Others took up his methods, including his computer-assisted approach. While other teams of mathematicians were racing to complete proofs, Kenneth Appel and Wolfgang Haken at the University of Illinois announced, on June 21, 1976,[17] that they had proved the theorem. They were assisted in some algorithmic work by John A. Koch.[18]

If the four-color conjecture were false, there would be at least one map with the smallest possible number of regions that requires five colors. The proof showed that such a minimal counterexample cannot exist, through the use of two technical concepts:[19]

  1. An unavoidable set is a set of configurations such that every map that satisfies some necessary conditions for being a minimal non-4-colorable triangulation (such as having minimum degree 5) must have at least one configuration from this set.
  2. A reducible configuration is an arrangement of countries that cannot occur in a minimal counterexample. If a map contains a reducible configuration, the map can be reduced to a smaller map. This smaller map has the condition that if it can be colored with four colors, this also applies to the original map. This implies that if the original map cannot be colored with four colors the smaller map cannot either and so the original map is not minimal.

**EXERCISE INSTRUCTIONS:**
1: Answer these questions using the four-color theorem passage:
(a) On what date did Appel and Haken announce their proof?
(b) What example does the passage give of a necessary condition for a minimal non-4-colorable triangulation?
(c) How does the passage define a reducible configuration?
2: Reproduce the entries verbatim, from the line containing "On Thursday, what" through the last line of the entries, with both ends included. Omit the pictures.

[Stored records]
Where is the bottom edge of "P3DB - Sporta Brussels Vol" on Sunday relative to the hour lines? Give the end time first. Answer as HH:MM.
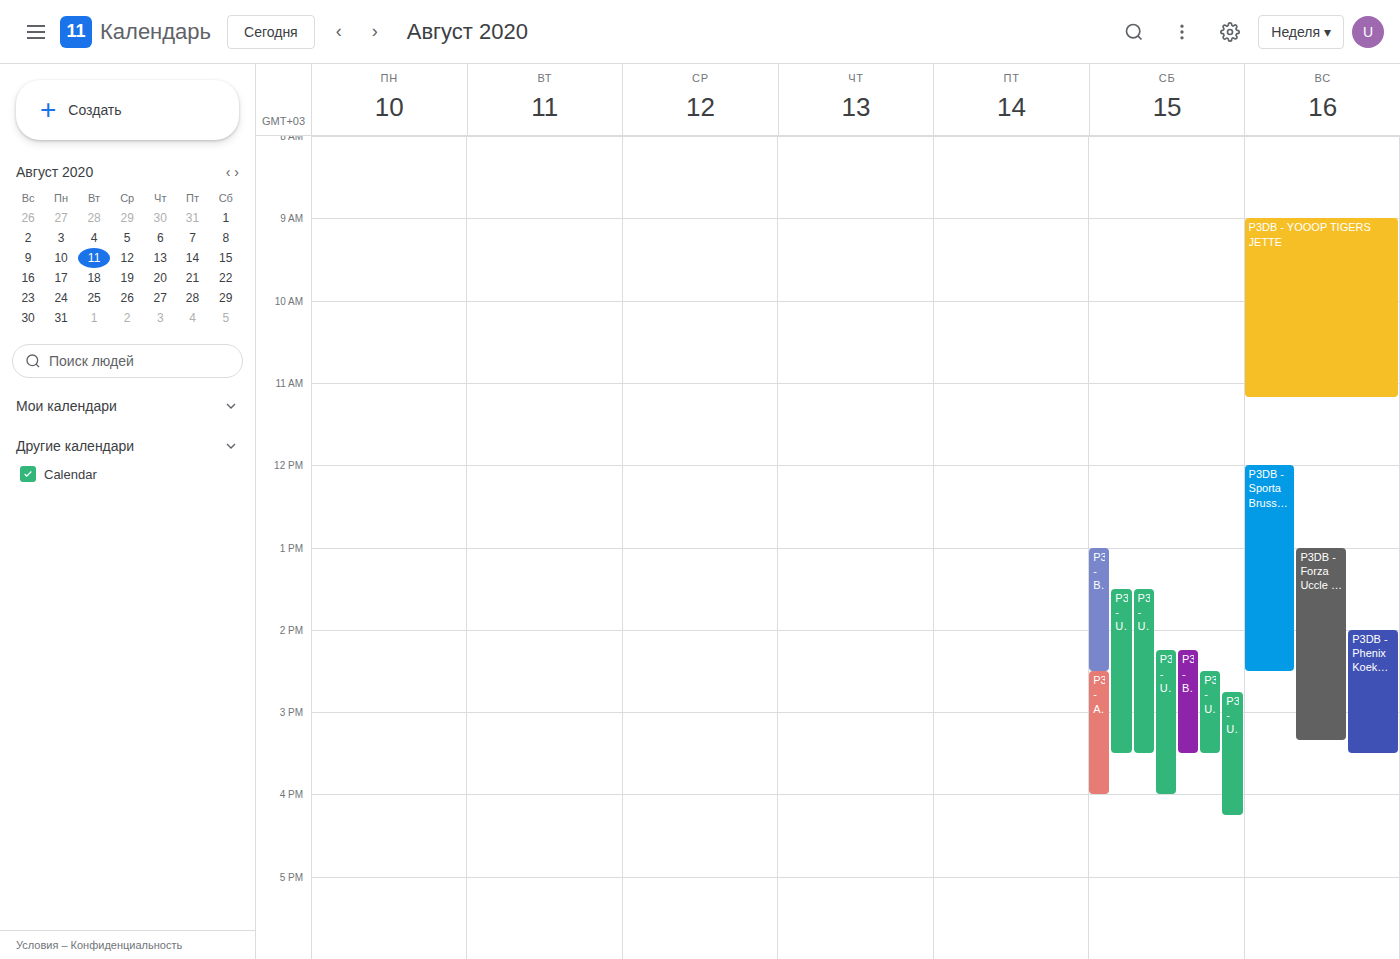
14:30 -- halfway between the 14:00 and 15:00 lines.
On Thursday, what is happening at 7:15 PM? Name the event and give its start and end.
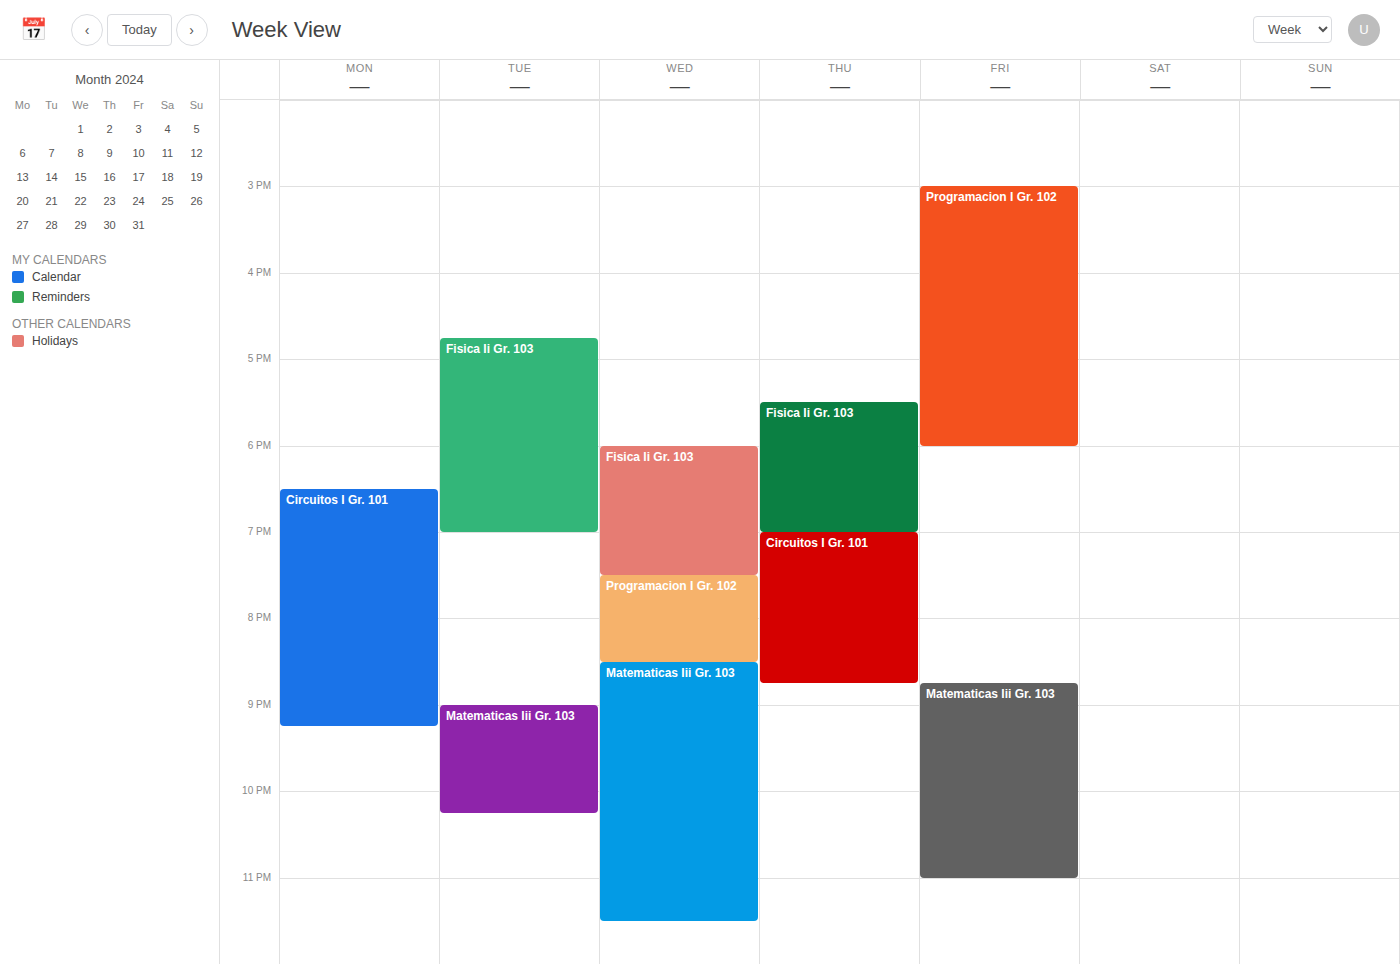
"Circuitos I Gr. 101", 7:00 PM to 8:45 PM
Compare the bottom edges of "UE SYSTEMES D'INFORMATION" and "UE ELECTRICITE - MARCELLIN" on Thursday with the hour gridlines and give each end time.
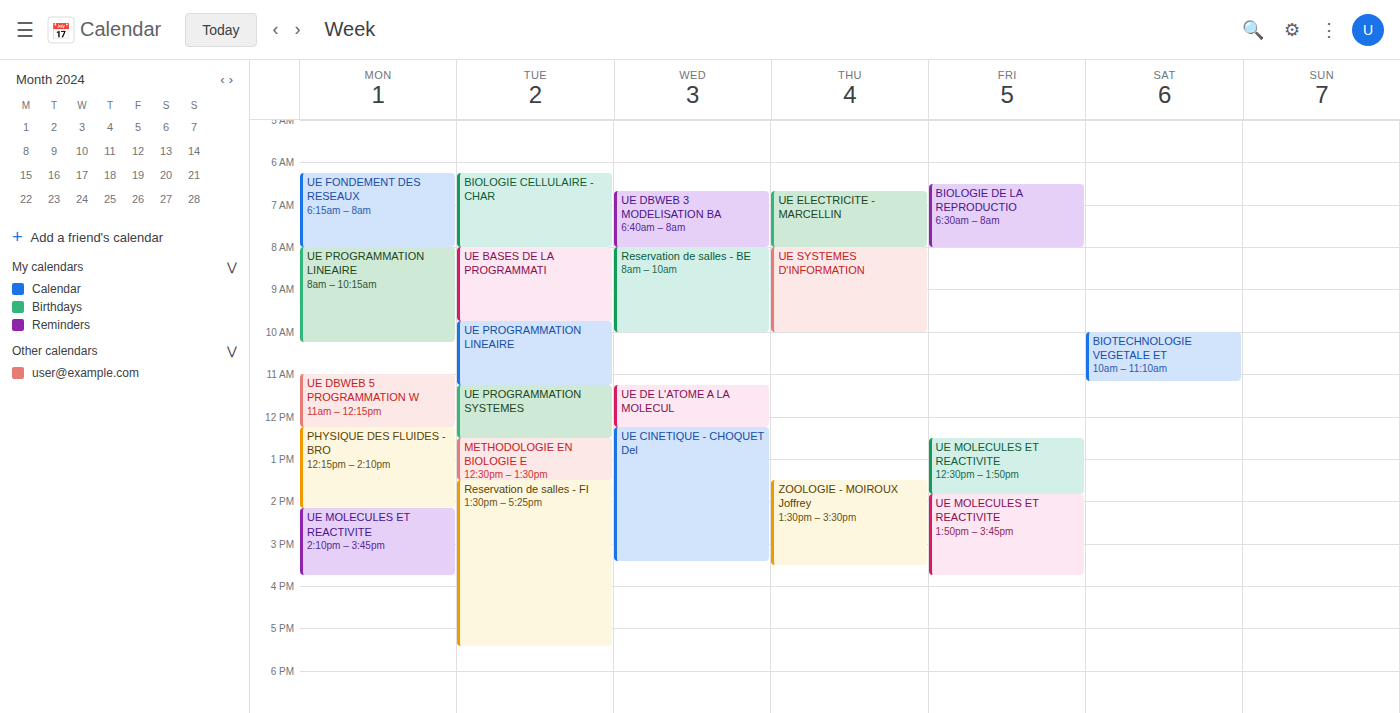
"UE SYSTEMES D'INFORMATION": 10:00 AM, exactly on the 10 AM line. "UE ELECTRICITE - MARCELLIN": 8:00 AM, exactly on the 8 AM line.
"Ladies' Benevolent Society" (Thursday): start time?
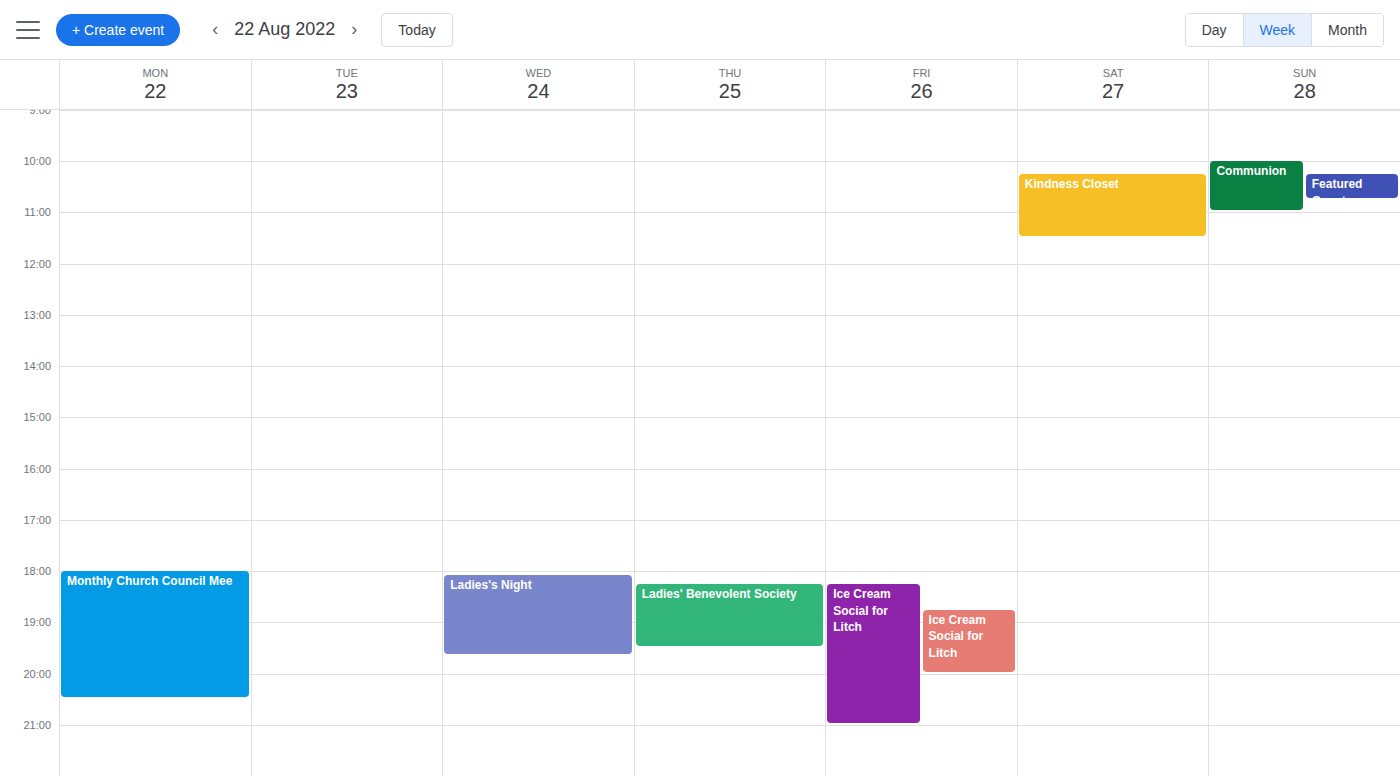
6:15 PM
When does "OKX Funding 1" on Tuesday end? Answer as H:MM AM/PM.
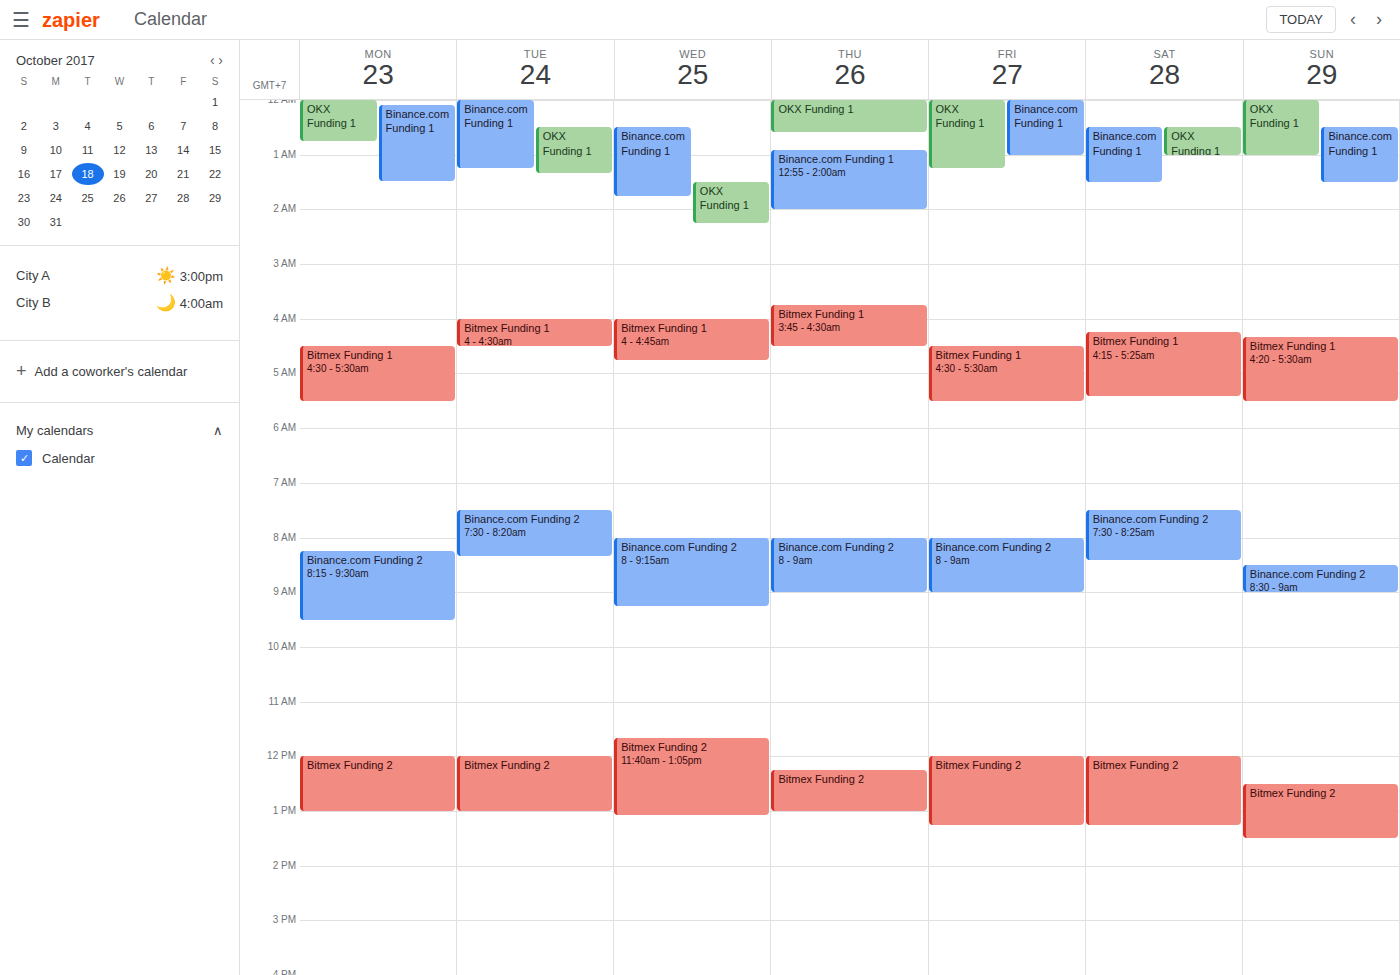
1:20 AM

**ANSWER LIST:**
1:
(a) June 21, 1976
(b) Having minimum degree 5
(c) An arrangement of countries that cannot occur in a minimal counterexample

2:
On Thursday, what is happening at 7:15 PM? Name the event and give its start and end.
"Circuitos I Gr. 101", 7:00 PM to 8:45 PM
Compare the bottom edges of "UE SYSTEMES D'INFORMATION" and "UE ELECTRICITE - MARCELLIN" on Thursday with the hour gridlines and give each end time.
"UE SYSTEMES D'INFORMATION": 10:00 AM, exactly on the 10 AM line. "UE ELECTRICITE - MARCELLIN": 8:00 AM, exactly on the 8 AM line.
"Ladies' Benevolent Society" (Thursday): start time?
6:15 PM
When does "OKX Funding 1" on Tuesday end? Answer as H:MM AM/PM.
1:20 AM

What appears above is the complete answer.